OGAN ILIR – Upaya penanggulangan bencana kebakaran hutan dan lahan (Karhutla) terus digencarkan oleh aparat penegak hukum bersama unsur terkait di wilayah Kabupaten Ogan Ilir, Provinsi Sumatera Selatan. Pada hari Minggu, 16 Agustus 2026, jajaran Kepolisian Sektor (Polsek) Indralaya melaporkan keberhasilan operasi mitigasi serta pemadaman api yang melanda kawasan lahan mineral di wilayah hukum setempat.
Berdasarkan laporan resmi yang disampaikan oleh Kapolsek Indralaya, IPTU Rangga Saputra, S.H., M.H., kepada Kapolres Ogan Ilir, kegiatan penanganan darurat tersebut dipusatkan di Desa Pulau Semambu, Kecamatan Indralaya Utara, Kabupaten Ogan Ilir, dengan titik koordinat di lokasi kejadian pada posisi -3.184086, 104.694525.

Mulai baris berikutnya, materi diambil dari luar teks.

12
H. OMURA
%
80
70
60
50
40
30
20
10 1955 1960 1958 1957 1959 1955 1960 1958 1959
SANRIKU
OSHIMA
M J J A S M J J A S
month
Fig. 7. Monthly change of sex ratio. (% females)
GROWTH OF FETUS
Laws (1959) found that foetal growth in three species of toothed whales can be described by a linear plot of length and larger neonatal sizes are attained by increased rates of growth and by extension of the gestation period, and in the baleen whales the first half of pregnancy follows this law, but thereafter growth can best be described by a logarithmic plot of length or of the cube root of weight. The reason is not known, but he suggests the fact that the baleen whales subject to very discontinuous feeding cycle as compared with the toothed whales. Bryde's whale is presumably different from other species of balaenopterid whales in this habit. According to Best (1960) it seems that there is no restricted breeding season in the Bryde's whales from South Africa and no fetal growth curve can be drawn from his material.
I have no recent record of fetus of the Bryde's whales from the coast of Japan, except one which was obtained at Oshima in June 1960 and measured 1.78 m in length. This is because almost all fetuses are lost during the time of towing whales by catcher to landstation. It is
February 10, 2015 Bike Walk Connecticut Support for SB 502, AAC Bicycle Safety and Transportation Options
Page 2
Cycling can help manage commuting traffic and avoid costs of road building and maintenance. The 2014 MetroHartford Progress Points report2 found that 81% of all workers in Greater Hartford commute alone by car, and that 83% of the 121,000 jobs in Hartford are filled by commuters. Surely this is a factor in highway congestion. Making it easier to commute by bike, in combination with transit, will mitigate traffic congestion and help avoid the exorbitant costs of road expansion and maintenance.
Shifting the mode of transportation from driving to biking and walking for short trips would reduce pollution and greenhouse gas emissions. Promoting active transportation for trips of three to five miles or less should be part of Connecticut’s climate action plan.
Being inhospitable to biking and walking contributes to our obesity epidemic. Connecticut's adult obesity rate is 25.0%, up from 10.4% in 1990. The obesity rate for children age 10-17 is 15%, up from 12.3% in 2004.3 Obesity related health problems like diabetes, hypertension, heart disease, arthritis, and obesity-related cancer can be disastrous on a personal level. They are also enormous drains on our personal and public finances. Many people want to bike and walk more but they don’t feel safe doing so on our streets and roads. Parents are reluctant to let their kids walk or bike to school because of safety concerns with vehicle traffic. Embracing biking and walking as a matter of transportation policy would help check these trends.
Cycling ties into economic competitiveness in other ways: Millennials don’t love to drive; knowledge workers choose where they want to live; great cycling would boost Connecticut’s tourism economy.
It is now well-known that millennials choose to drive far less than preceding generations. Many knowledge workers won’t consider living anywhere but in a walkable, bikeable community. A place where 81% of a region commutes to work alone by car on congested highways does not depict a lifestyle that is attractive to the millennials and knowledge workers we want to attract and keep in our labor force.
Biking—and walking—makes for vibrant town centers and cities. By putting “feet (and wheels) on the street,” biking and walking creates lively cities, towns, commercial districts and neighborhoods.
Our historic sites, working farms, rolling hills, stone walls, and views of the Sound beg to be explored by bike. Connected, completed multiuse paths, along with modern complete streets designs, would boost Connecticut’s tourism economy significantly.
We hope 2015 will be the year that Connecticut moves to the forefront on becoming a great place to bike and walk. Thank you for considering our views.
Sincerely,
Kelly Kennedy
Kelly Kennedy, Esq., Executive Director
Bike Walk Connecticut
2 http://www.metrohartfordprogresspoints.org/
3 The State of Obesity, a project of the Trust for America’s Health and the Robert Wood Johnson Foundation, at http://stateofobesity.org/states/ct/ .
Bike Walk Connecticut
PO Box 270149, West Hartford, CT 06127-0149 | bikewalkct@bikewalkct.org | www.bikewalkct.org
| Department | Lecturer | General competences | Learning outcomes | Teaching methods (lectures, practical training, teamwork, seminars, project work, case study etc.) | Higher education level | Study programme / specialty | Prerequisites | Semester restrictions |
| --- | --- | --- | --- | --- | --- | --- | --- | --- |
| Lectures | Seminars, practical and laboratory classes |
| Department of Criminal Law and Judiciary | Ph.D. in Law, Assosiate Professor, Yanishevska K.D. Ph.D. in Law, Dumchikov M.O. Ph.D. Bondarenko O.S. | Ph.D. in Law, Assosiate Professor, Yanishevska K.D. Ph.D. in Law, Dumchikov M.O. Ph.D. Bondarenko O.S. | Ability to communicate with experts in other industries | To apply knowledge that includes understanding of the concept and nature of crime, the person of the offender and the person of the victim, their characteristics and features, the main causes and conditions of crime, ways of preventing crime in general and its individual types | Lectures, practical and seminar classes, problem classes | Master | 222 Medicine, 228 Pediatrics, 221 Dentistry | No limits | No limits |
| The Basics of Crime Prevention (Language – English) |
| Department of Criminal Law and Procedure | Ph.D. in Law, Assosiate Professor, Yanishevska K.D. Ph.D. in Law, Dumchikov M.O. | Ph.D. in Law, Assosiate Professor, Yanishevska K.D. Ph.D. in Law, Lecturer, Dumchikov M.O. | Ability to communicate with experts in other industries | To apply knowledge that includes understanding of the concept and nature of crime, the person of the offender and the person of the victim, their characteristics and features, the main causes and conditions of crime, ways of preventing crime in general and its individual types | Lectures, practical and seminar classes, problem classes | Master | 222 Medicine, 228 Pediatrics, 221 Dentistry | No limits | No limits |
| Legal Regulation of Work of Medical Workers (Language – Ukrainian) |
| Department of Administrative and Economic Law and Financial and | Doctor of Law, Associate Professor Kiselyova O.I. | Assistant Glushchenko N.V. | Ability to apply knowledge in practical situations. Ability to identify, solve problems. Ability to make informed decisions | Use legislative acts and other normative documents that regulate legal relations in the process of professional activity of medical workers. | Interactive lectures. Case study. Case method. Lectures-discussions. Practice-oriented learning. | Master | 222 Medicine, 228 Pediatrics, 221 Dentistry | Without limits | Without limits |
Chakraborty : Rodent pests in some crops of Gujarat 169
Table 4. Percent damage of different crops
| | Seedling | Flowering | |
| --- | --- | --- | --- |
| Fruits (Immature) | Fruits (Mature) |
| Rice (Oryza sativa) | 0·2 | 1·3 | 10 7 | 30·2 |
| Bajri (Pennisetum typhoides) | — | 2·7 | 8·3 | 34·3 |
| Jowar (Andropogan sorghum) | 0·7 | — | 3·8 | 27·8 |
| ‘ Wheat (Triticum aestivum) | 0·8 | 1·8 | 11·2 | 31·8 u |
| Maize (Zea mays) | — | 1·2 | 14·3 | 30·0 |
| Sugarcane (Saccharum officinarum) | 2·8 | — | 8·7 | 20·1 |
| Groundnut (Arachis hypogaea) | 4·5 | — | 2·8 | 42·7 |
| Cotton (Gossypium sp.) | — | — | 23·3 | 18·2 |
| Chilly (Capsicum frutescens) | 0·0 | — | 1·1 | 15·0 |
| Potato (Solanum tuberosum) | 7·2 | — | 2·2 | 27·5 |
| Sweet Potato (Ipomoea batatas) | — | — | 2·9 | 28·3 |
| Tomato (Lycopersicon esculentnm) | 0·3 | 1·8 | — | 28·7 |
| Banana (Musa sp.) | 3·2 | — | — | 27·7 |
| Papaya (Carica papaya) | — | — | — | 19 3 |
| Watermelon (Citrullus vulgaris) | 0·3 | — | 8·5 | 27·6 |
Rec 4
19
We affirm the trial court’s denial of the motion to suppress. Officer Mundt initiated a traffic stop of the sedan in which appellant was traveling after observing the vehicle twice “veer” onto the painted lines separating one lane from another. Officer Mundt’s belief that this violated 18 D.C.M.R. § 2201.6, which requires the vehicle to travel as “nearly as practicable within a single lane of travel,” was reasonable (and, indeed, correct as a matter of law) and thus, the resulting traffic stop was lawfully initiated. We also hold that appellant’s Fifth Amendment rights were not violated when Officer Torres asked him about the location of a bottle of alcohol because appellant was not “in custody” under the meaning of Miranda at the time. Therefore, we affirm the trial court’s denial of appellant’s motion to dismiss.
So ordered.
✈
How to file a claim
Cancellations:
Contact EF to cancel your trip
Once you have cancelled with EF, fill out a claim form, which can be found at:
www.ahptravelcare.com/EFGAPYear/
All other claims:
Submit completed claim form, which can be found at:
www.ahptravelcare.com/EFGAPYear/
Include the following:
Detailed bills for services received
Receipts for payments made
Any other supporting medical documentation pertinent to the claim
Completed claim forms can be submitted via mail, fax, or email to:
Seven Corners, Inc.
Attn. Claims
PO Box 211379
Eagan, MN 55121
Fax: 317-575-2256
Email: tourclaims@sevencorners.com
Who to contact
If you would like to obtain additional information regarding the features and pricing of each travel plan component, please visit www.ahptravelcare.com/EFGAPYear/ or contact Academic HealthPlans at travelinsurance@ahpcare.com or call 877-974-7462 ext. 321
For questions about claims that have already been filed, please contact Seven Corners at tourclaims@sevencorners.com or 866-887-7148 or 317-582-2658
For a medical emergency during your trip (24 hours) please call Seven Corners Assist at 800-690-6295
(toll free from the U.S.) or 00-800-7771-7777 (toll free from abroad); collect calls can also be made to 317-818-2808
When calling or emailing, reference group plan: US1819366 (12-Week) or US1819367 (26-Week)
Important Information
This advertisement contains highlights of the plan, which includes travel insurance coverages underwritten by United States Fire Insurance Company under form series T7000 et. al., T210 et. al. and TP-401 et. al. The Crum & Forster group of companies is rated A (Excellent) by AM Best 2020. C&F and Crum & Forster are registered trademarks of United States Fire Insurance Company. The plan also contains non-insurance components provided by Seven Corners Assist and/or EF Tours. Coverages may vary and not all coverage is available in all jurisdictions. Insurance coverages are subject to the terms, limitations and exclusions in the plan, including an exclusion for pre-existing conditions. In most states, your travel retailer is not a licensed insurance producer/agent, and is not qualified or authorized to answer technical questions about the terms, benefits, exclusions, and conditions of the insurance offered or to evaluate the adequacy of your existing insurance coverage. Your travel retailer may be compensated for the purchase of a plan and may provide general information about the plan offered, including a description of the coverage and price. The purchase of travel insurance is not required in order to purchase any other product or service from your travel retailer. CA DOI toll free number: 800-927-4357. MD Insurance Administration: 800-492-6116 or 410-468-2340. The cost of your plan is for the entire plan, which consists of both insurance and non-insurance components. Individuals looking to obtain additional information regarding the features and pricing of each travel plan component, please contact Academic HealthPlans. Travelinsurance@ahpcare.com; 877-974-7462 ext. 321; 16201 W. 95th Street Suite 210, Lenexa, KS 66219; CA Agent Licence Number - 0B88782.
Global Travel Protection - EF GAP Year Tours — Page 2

Berdasarkan hasil asesmen di lapangan, peristiwa kebakaran ini menghanguskan area lahan bervegetasi semak belukar di atas jenis tanah mineral dengan estimasi luas lahan yang terdampak mencapai kurang lebih 12 hektare. Menyadari potensi ancaman meluasnya kobaran api akibat kondisi cuaca dan vegetasi kering, tim gabungan langsung bergerak cepat menuju lokasi untuk melaksanakan tindakan mitigasi serta pemadaman secara intensif terhitung mulai pukul 13.50 WIB hingga pukul 17.55 WIB.
Operasi pemadaman di lapangan terlaksana berkat kolaborasi lintas sektoral yang solid dan terkoordinasi dengan baik. Unsur pelaksana kegiatan melibatkan personel gabungan dari kepolisian (Polri), unsur Tentara Nasional Indonesia (TNI), Badan Penanggulangan Bencana Daerah (BPBD), Manggala Agni, Masyarakat Peduli Api (MPA) Desa, serta partisipasi aktif dari warga masyarakat setempat.
Dalam proses pemadaman di lapangan, tim satgas gabungan sempat menghadapi sejumlah tantangan, terutama karakteristik lokasi yang dipenuhi oleh vegetasi semak belukar. Kendati demikian, berkat kesigapan serta pemanfaatan sarana dan prasarana yang memadai—seperti penggunaan mobil Karhutla BKO Polda Sumsel, mobil tangki milik BPBD, mesin pompa air milik Manggala Agni dan MPA desa, serta dukungan peralatan dari warga—upaya pemadaman dapat dimaksimalkan secara manual hingga membuahkan hasil yang tuntas.
Berkat kerja keras serta sinergi yang solid di antara seluruh unsur yang terlibat, proses pemadaman berhasil diselesaikan secara total. Seluruh titik api di lokasi kejadian kini telah dipadamkan secara menyeluruh tanpa menyisakan kepulan asap putih sedikit pun, sehingga situasi di kawasan tersebut dinyatakan aman dan terkendali sepenuhnya.